Not every state has adopted a state-level ban on such plants, and Virginia is part of a multi-state electricity transmission network. Repeal of Clean Power 2.0 would likely preserve hydrocarbon generation in other parts of the PJM Interconnection and thus help our utilities maintain reliability. But our own power plants might still disappear.
Trump will certainly seek to repeal the auto emissions regulations Biden adopted. They do not ban hydrocarbon motor fuel vehicles but impose fleet-wide emissions standards that force the market toward electric vehicles. Biden’s rules extend to motorcycles, trucks, work vehicles not used on the roads and railroad locomotives.
Right now, vehicles and vehicle dealers in Virginia are governed by those EPA rules. Virginians will benefit if they are indeed repealed. But the 2021 General Assembly had voted to impose California’s emissions rules on autos and light-duty trucks, which were then adopted in Virginia by regulation. Governor Glenn Youngkin (R) has taken the position that those regulations are expiring because the California rules were later revised, and Virginia never adopted the revision.
There is every reason to believe the Democrats in the majority at the General Assembly have the votes to return to the California vehicle emissions regime. Youngkin would veto that in 2025, but in the long run the issue will be decided by the 2025 elections for a new House of Delegates and new governor. With Democrats back in full control, Virginia could in 2026 rejoin California’s energy death march and Virginians would still be stuck with an EV mandate.
One easy step for a new president is reversing his predecessor’s executive orders. Biden issued a major 2021 order to dictate energy policies within the federal government’s own agencies which Trump can kill quickly. Given how many of those agencies have large operations in Virginia, their demand for non-hydrocarbon electricity and for 100% EV purchases and natural gas-free buildings was going to have a Virginia-centered impact.
Trump is also expected to repeal the executive order, issued by Biden in 2021, demanding the massive investment in offshore wind turbines, with a goal of 30 gigawatts of promised (but seldom delivered) wind electricity.
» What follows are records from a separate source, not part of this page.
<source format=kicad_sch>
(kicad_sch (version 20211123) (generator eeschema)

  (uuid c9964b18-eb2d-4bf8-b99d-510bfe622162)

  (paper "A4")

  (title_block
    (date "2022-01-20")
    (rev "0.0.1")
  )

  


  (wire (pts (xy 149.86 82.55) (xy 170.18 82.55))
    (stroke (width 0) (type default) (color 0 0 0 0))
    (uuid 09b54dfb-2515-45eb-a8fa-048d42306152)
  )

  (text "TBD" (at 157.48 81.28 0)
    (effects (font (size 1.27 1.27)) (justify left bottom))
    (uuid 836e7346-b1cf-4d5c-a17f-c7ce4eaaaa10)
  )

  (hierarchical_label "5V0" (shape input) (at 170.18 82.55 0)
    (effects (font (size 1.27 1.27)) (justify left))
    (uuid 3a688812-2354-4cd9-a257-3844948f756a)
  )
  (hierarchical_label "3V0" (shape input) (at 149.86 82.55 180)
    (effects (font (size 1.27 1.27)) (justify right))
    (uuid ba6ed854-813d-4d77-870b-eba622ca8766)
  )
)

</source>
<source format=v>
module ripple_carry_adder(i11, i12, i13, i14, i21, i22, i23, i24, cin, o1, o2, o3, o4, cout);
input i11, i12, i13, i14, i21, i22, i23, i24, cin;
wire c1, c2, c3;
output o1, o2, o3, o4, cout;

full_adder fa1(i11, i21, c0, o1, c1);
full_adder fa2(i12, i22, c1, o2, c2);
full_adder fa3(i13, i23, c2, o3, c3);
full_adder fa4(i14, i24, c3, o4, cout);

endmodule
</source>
Dominion’s Coastal Virginia Offshore Wind project (CVOW) met almost 10% of that promise by itself. It is the largest of the Biden-approved projects and one of the furthest along with construction.
Biden’s Inflation Reduction Act is subsidizing CVOW and innumerable other wind, battery, solar and alternate fuel programs around the U.S., with billions in subsidies and tax benefits already committed. Given how many industries have deeply invested to participate in this energy transition, a full repeal is unlikely. Several Republican members of Congress (including Virginia’s Jen Kiggans) have indicated an unwillingness to totally reverse course on that legislation.
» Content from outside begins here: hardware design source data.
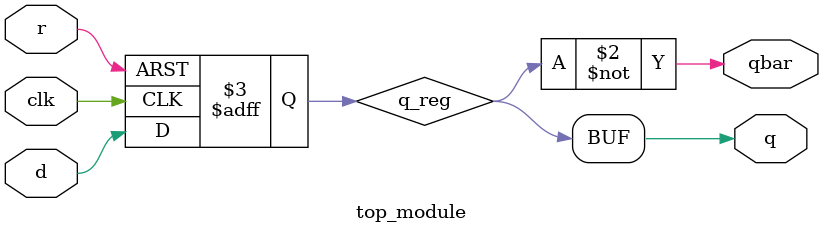
<source format=sv>
module top_module (
    input clk,
    input d,
    input r,
    output logic q,
    output logic qbar
);

logic q_reg; // flip flop output
logic qbar_reg; // inverted flip flop output

always_ff @(posedge clk or posedge r)
begin
    if (r)
        q_reg <= 1'b0;
    else
        q_reg <= d;
end

assign q = q_reg;

assign qbar = ~q;

endmodule

</source>
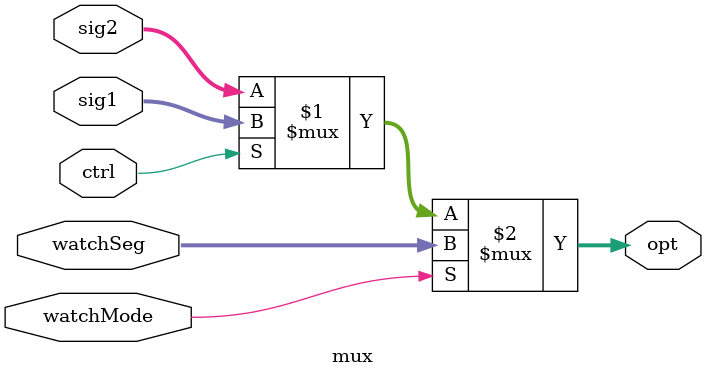
<source format=v>
`timescale 1ns / 1ps


module mux(input [15:0]sig1, sig2, watchSeg, input ctrl, watchMode, output [15:0] opt);

    assign opt = (watchMode) ? watchSeg : (ctrl) ? sig1 : sig2; //Ctrl on == sig1
    
endmodule

</source>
A project as far along as Dominion’s CVOW would likely retain the benefits it was promised under IRA. Removing them would greatly increase the ultimate cost to consumers for building and maintaining the turbines. But substantial changes to the IRA or restraints on its future project subsidies might steer the utility away from the two additional Atlantic wind projects and multiple solar and battery projects it is also planning.
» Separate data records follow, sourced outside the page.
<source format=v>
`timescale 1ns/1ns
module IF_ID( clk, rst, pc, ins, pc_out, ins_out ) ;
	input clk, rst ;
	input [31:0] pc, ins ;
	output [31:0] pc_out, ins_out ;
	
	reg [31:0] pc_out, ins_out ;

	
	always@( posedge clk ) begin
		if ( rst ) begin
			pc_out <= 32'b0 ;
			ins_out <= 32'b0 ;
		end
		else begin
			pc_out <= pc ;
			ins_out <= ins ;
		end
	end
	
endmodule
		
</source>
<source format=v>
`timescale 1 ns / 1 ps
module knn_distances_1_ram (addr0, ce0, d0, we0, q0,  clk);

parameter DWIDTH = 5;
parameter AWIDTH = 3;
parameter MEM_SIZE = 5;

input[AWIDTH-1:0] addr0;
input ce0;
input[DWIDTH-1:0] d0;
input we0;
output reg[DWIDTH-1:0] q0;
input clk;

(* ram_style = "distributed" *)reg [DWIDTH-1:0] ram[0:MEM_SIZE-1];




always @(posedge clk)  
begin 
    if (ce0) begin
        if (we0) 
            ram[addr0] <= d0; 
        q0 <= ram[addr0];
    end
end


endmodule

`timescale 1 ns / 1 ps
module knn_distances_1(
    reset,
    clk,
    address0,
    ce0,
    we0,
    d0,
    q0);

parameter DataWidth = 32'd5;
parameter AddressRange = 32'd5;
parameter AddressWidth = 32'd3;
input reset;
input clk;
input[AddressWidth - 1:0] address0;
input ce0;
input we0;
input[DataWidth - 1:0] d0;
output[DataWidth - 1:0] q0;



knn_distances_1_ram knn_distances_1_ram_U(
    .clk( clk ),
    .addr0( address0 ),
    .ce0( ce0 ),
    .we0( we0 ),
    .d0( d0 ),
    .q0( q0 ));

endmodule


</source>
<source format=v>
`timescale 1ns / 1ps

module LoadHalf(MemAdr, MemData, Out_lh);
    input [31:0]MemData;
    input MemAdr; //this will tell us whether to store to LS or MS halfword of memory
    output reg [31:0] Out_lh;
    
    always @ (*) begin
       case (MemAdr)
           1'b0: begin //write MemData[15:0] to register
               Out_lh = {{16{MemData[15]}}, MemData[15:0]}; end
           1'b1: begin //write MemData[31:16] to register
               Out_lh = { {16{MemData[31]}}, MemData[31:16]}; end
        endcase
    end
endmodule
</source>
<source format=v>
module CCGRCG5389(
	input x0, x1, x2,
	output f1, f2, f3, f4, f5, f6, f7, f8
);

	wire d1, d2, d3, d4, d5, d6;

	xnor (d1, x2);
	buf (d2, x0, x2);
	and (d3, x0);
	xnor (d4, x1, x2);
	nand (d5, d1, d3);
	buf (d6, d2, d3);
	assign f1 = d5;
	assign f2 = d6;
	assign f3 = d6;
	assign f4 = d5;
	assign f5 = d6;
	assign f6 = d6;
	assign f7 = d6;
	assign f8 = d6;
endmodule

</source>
Those additional wind and solar projects proposed for Dominion and other Virginia energy providers are mandated by the VCEA state law. If the IRA goes away or is amended to remove future subsidies from non-hydrocarbon projects, but the VCEA-mandated projects proceed anyway, it will cost ratepayers much more. Ultimately, Virginia’s voters need to demand a change in direction in Richmond to match the return to sanity in Washington.